Items from a data source:
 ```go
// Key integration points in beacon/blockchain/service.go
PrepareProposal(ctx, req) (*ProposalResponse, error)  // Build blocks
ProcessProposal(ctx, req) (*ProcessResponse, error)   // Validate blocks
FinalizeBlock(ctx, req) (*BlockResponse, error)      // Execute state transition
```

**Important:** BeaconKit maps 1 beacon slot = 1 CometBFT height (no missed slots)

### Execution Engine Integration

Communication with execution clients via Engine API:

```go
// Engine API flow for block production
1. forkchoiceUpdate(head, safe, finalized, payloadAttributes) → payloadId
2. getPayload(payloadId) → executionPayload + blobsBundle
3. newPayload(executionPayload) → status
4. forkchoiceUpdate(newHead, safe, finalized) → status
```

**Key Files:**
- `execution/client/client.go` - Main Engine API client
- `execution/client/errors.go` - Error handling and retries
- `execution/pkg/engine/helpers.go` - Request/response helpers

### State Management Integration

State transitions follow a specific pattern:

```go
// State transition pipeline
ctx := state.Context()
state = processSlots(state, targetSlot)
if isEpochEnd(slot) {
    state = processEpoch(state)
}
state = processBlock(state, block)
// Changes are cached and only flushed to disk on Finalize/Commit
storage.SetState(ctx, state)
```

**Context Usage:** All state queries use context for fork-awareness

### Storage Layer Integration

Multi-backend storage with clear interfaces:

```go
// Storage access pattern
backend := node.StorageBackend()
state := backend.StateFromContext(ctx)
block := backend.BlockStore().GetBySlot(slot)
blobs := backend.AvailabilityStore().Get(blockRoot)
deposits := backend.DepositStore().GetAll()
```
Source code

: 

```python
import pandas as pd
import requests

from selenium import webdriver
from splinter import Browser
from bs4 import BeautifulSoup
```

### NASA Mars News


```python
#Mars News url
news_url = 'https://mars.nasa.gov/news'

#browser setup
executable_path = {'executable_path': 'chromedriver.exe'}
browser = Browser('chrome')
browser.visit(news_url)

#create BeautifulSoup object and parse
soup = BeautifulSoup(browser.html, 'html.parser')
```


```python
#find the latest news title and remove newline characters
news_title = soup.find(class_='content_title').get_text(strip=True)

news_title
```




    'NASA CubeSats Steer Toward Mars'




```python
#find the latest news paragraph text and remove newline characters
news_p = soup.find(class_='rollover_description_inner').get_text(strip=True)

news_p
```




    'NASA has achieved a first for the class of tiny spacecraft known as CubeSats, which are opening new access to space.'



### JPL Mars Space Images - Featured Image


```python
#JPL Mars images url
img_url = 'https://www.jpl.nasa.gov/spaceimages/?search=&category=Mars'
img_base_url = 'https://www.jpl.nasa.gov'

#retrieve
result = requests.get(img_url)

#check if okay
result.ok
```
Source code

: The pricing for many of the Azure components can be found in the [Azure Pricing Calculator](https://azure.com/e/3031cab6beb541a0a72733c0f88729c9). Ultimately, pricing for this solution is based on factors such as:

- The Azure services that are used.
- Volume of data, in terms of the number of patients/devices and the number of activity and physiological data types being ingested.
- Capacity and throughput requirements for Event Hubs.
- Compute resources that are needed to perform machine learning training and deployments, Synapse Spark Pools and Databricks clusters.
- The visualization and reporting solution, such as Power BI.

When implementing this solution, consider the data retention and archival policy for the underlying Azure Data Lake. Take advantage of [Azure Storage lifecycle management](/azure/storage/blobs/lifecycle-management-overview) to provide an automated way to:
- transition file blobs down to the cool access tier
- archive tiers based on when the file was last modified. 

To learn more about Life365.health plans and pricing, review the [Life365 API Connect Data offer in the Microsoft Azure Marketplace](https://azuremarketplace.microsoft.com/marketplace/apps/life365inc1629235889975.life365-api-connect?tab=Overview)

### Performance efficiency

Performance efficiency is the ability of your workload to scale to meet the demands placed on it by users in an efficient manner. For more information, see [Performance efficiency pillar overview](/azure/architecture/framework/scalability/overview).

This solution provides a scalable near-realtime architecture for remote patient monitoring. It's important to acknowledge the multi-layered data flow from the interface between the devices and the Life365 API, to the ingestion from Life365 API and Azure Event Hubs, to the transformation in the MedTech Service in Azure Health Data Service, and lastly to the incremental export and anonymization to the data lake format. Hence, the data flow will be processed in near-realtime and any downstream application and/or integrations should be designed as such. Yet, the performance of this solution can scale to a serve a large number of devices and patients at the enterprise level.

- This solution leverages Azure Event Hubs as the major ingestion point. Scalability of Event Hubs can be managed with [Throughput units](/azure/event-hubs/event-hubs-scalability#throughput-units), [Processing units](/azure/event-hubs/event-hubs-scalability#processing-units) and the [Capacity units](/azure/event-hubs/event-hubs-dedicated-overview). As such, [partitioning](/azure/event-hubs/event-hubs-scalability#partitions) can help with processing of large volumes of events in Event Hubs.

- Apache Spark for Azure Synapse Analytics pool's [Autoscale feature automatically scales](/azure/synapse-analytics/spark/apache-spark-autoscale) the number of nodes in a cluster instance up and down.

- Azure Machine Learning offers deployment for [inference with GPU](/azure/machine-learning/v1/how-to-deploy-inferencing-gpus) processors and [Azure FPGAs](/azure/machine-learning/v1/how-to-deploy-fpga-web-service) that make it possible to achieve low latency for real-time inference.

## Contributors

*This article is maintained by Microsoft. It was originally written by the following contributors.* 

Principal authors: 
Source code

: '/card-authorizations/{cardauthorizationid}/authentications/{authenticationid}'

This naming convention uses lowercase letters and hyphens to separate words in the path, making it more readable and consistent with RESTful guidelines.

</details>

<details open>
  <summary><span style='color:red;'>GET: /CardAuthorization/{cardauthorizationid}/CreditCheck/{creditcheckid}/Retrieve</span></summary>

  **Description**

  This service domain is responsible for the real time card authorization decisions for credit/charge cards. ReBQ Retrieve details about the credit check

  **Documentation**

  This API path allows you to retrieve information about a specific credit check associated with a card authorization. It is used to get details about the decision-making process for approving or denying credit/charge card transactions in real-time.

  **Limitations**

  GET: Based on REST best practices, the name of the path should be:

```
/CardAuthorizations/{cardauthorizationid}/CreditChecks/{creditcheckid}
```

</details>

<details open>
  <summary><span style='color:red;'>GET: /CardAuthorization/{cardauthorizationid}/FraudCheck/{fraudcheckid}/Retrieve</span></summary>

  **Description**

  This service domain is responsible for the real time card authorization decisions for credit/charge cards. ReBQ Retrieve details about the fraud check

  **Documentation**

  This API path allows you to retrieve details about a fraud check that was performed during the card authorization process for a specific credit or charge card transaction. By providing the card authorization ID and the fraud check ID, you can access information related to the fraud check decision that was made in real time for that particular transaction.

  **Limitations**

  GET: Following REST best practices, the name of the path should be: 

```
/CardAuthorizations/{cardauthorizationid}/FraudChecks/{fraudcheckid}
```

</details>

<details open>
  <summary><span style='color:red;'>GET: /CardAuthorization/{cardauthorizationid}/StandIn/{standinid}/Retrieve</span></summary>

Instructions to follow: For each line above that contains "True", make a copy.

Answer to this exercise:
news_title = soup.find(class_='content_title').get_text(strip=True)
news_p = soup.find(class_='rollover_description_inner').get_text(strip=True)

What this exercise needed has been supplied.